例えば放射線源を入れて密度や水分量を測定するRIコーンとか,地震計を入れておき,地表部で起振することでS波速度を測定できるサイスミックコーン,電気を流す電極と電圧を測る電極をつけて,電気抵抗(伝導度)を測る伝導度コーンなど,目的によりいろいろ開発されて使われているよ。
(新人)いろいろできるのですね。でも静的に押しこむから,深くまで調査できないでは?
(課長)一般的なボーリングマシンを使ったりすればそうなるね。以前は貫入時の反力が確保できないために,小型バックホーを改良し,反力として鋼材を載せた貫入専用台車を使っていたこともあるよ。それでもN値10ぐらいが限界だったような気がする。
(新人)今も同じなんですか?
(課長)実荷重を反力にした貫入装置では,限界があるので,貫入装置自身でスクリューアンカーを打設し,それに反力を求める貫入装置があるよ。この装置ではN値40ぐらいまで貫入できるらしい。
(新人)すごいですね。そうなると,支持層確認調査にも使えそうですね。
(課長)CPTだけで完全に支持層を確認するのは難しいと思うよ。でも,標準貫入試験を併用してあげれば可能だと思う。
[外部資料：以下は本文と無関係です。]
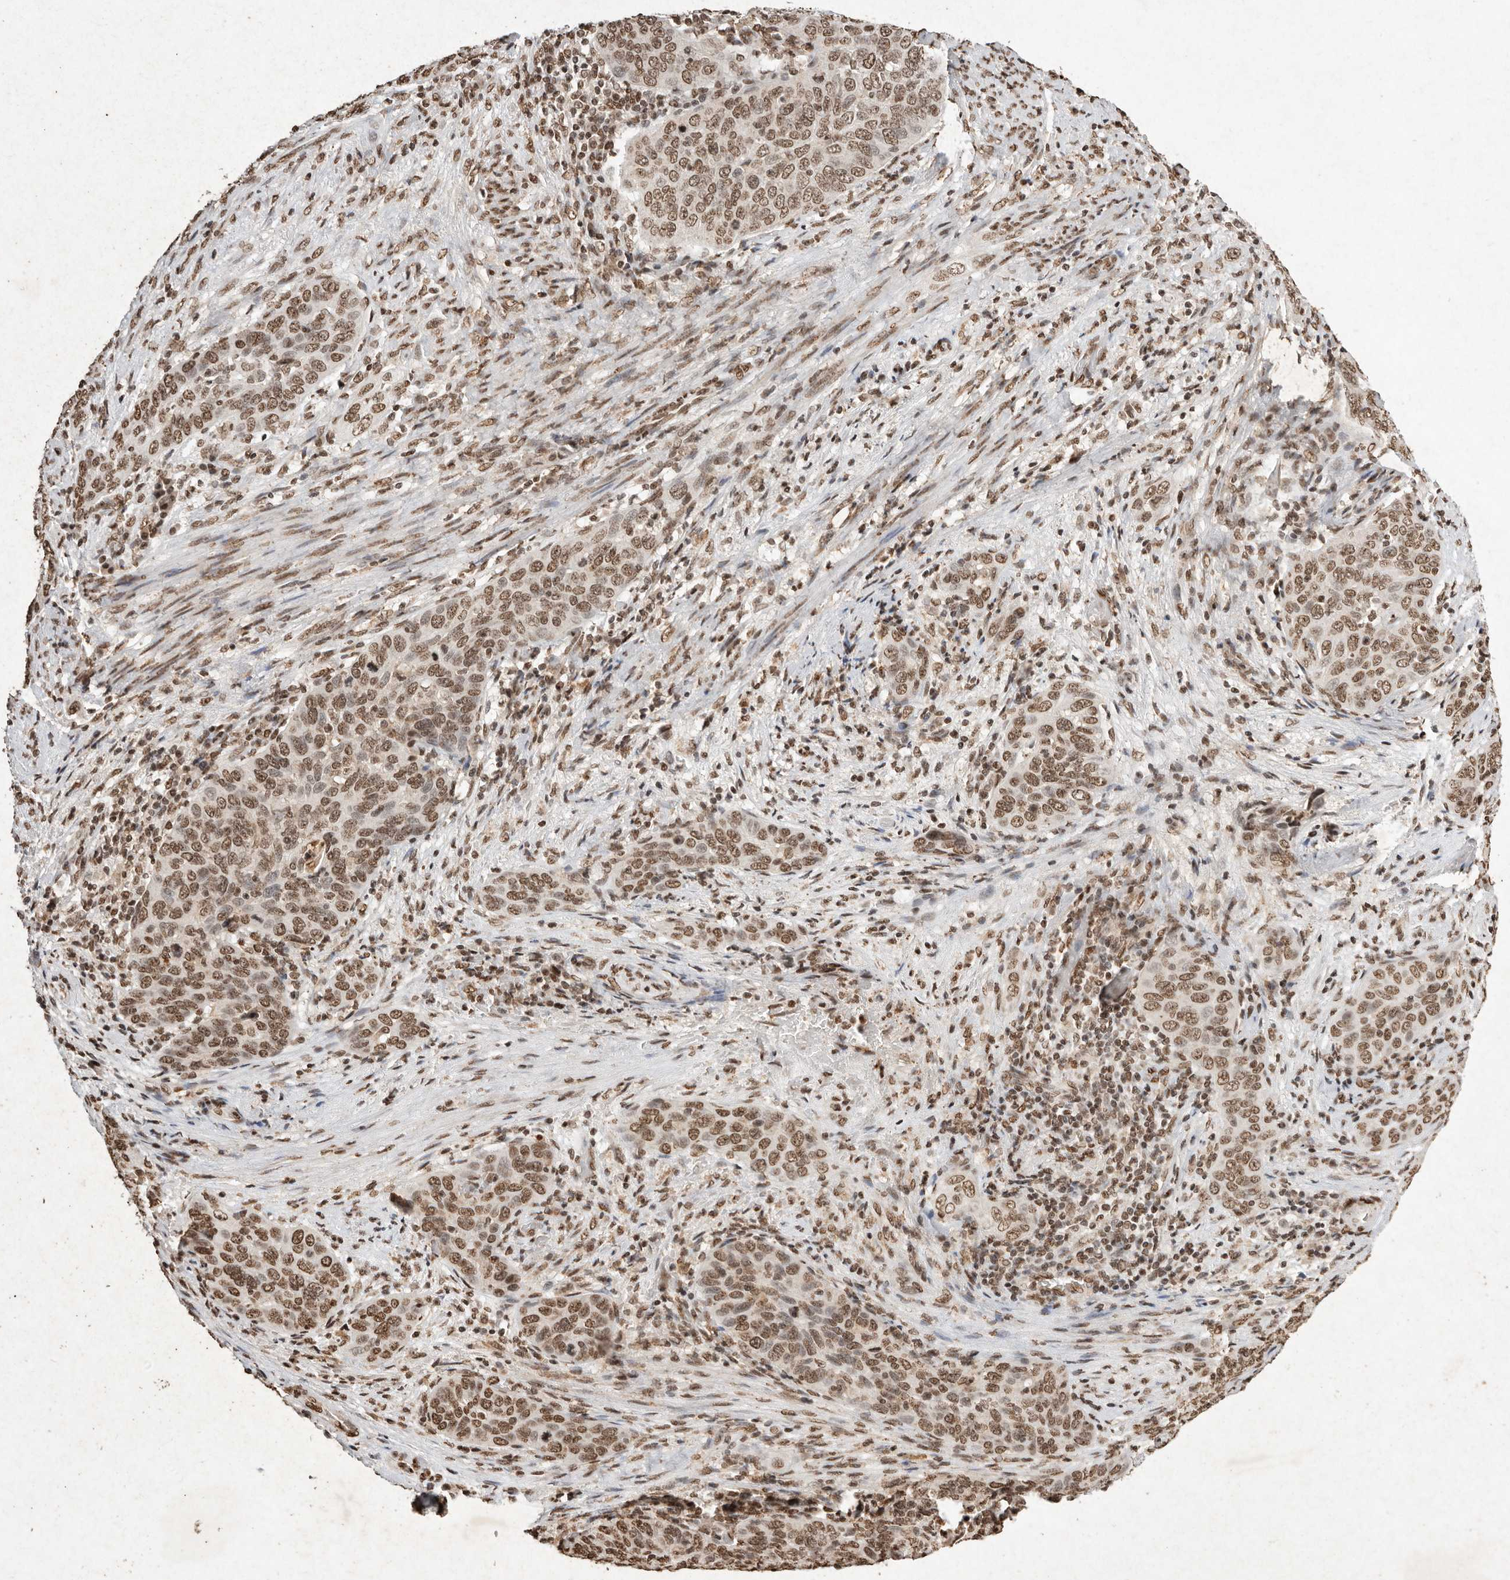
{"staining": {"intensity": "moderate", "quantity": ">75%", "location": "nuclear"}, "tissue": "cervical cancer", "cell_type": "Tumor cells", "image_type": "cancer", "snomed": [{"axis": "morphology", "description": "Squamous cell carcinoma, NOS"}, {"axis": "topography", "description": "Cervix"}], "caption": "IHC histopathology image of neoplastic tissue: squamous cell carcinoma (cervical) stained using immunohistochemistry demonstrates medium levels of moderate protein expression localized specifically in the nuclear of tumor cells, appearing as a nuclear brown color.", "gene": "NKX3-2", "patient": {"sex": "female", "age": 60}}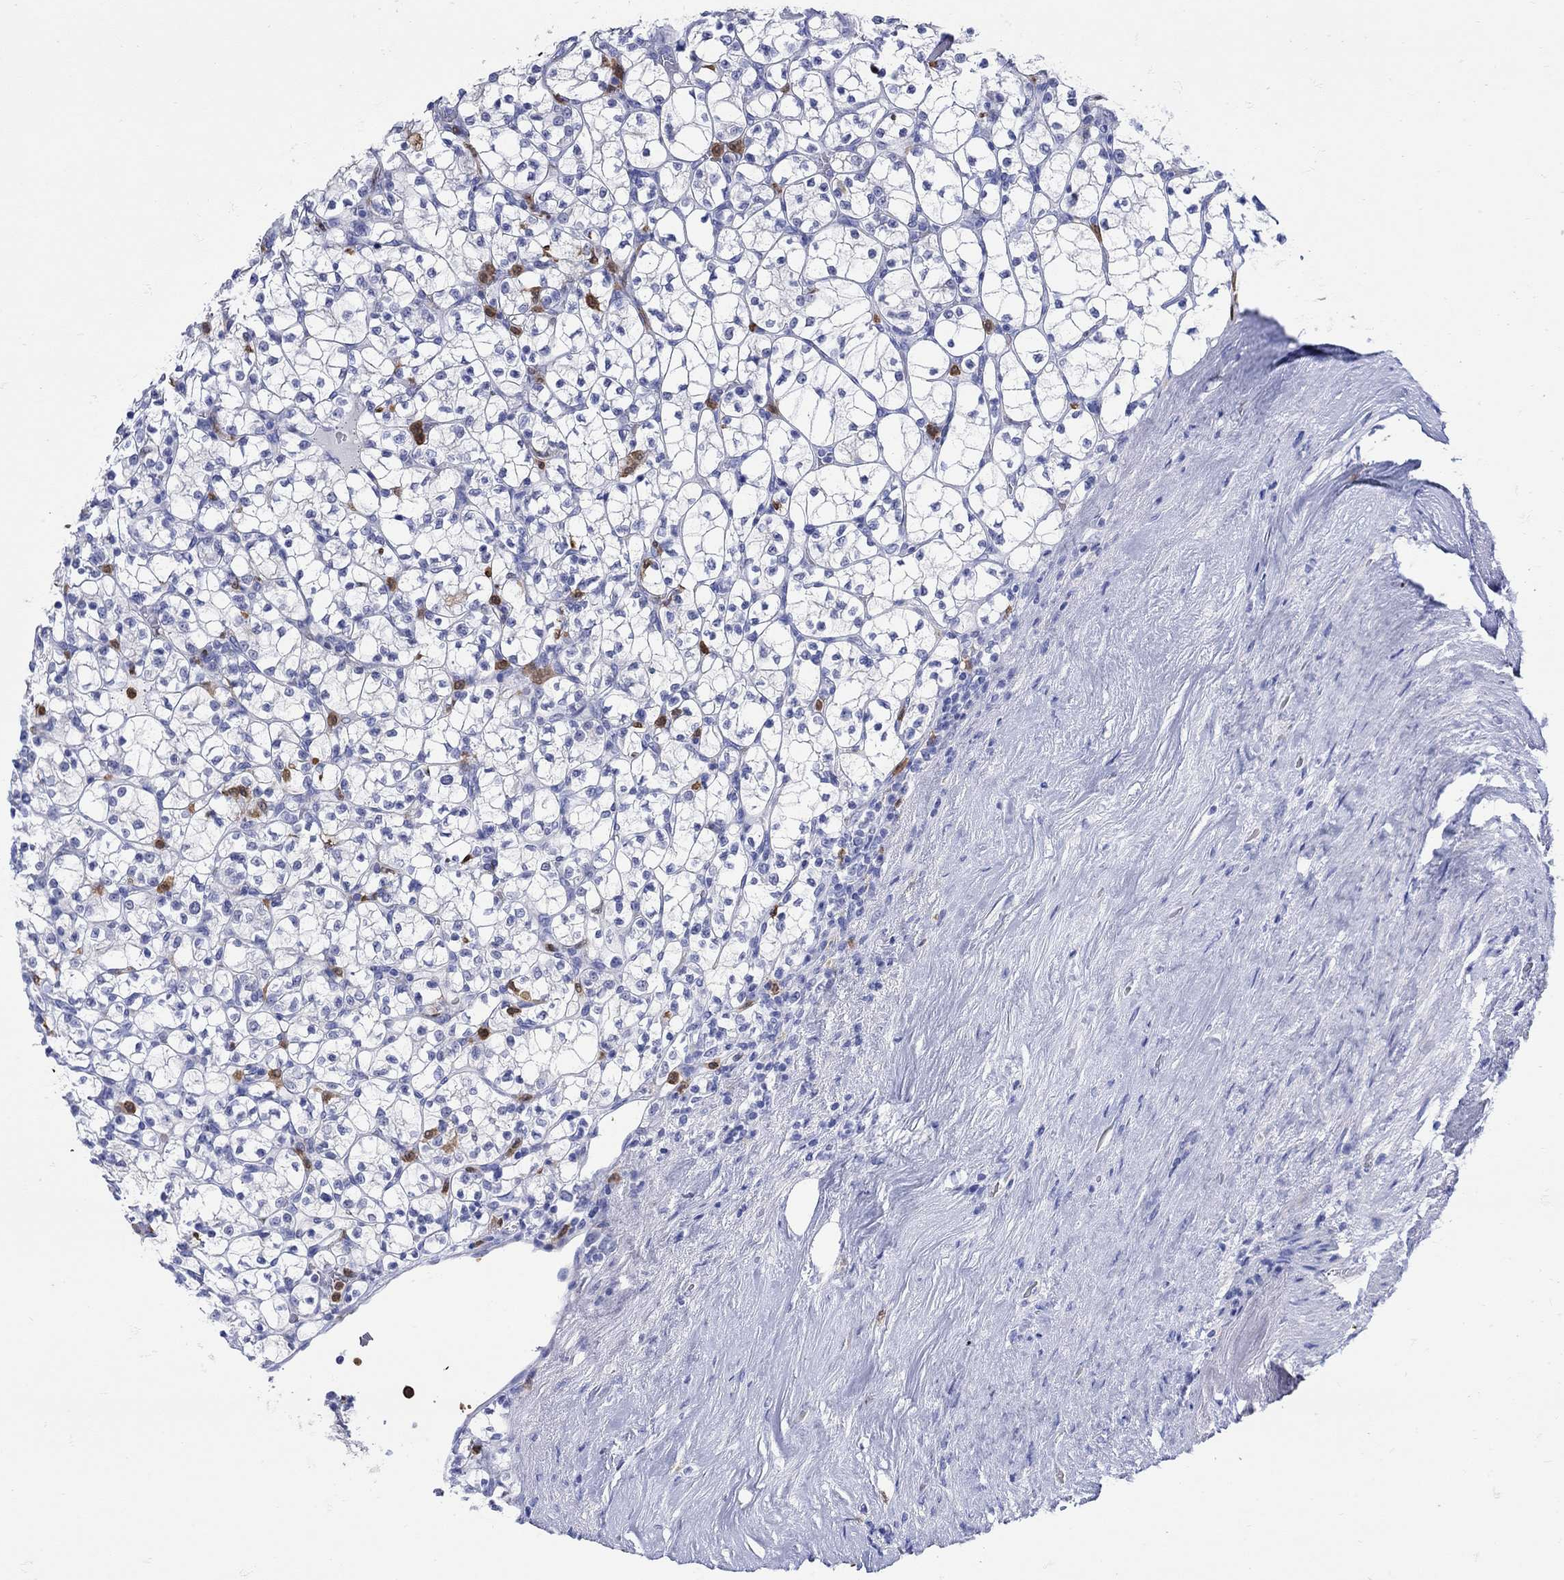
{"staining": {"intensity": "negative", "quantity": "none", "location": "none"}, "tissue": "renal cancer", "cell_type": "Tumor cells", "image_type": "cancer", "snomed": [{"axis": "morphology", "description": "Adenocarcinoma, NOS"}, {"axis": "topography", "description": "Kidney"}], "caption": "IHC of renal adenocarcinoma displays no positivity in tumor cells. The staining was performed using DAB (3,3'-diaminobenzidine) to visualize the protein expression in brown, while the nuclei were stained in blue with hematoxylin (Magnification: 20x).", "gene": "LINGO3", "patient": {"sex": "female", "age": 89}}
以前マンションの杭深度の問題があったよね。あの時は施工の問題もあったけど,調査密度の問題もあったと思うんだ。CPTの場合は静的に押しこむだけだから,調査時間が圧倒的に短いし,経済的といえる。だから我々も積極的に使って調査密度を上げることのメリットをお客さんに説明していくようにしたいね。